There are things about train spotting that I have enjoyed, but it’s not a passion. This has already given me an idea for another blog post on the theme of how I confuse people so that they end up saying “But I thought you liked [this thing]?”
So this is just a straightforward list of what I enjoyed about going train spotting with my dad and his other train spotter friend in the late 1970s.
- The excitement of seeing rare trains. For me this wasn’t any of the old steam engines but simply a type of diesel-electric train that didn’t come through our local station very often.
- Learning how to identify the different types of diesel-electric train, and having this confirmed by reading the “Class number” of the train as it passed.

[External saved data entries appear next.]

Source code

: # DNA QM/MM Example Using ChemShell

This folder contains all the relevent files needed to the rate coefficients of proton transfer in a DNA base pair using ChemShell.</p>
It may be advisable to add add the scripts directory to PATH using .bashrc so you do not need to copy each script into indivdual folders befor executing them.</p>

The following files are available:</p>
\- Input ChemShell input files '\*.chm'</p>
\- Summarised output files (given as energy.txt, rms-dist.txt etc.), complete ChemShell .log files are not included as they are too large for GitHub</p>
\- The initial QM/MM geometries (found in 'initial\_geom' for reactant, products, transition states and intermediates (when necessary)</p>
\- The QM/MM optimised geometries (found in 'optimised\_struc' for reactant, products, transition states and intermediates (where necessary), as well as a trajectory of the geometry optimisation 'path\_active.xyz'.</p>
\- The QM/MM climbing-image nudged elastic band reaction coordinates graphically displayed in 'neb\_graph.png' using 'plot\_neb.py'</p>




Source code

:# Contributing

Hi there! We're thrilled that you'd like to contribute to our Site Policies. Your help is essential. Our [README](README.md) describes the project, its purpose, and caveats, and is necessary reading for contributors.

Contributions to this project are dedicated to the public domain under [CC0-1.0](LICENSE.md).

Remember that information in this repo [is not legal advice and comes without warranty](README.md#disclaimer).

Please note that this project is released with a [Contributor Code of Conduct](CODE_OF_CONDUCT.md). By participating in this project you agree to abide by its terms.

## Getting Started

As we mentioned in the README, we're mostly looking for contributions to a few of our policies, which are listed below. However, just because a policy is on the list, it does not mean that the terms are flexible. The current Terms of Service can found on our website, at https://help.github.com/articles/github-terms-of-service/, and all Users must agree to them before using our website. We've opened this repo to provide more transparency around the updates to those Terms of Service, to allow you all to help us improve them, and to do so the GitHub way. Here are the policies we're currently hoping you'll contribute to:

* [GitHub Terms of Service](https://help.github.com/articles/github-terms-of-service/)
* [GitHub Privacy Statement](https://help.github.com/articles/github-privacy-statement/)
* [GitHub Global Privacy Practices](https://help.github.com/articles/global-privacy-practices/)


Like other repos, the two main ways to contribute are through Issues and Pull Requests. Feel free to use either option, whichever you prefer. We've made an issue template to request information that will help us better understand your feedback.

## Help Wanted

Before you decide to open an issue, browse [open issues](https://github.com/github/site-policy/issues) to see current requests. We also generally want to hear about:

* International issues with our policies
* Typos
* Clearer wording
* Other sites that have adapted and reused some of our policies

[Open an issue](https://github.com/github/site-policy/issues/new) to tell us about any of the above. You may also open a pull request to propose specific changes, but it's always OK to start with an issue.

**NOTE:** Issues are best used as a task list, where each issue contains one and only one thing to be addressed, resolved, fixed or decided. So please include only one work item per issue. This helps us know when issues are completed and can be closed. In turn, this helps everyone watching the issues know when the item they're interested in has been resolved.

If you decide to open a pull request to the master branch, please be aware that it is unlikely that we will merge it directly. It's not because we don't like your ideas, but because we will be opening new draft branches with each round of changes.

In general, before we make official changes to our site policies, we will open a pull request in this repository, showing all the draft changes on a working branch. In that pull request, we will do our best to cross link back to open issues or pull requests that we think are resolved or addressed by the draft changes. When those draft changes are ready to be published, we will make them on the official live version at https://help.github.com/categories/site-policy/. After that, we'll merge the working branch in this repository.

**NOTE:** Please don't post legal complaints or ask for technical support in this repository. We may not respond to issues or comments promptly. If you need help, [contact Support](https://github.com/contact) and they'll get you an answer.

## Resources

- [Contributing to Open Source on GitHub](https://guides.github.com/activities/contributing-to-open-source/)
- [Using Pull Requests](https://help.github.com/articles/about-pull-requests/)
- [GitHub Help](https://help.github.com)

- The sensory joy of underlining numbers in “Motive Power” in ballpoint pen, with a ruler.
- The smell of vending machine coffee on my fingers, the Nestle Crunch bar I always had with the coffee.
- The throbbing of the engines as they pulled away
- The smell of hot brakes on the stone train (i.e. the train that carried stone & which had very hot brakes because it had stopped at the station carrying tonnes and tonnes of stone)
- The silence of distant lights in the cold, dark, evening
You’ll probably notice that a lot of this is about sensory things. I once went to Crewe (UK train spotter central) to see lots of trains parked up in a shed / museum, and was quite underwhelmed because they weren’t moving (making noise, smells etc).
So yes, I’ve enjoyed aspects of train spotting and there is a lot of read-across about categorising things that appears in my other hobbies, but I wouldn’t call myself a train spotter.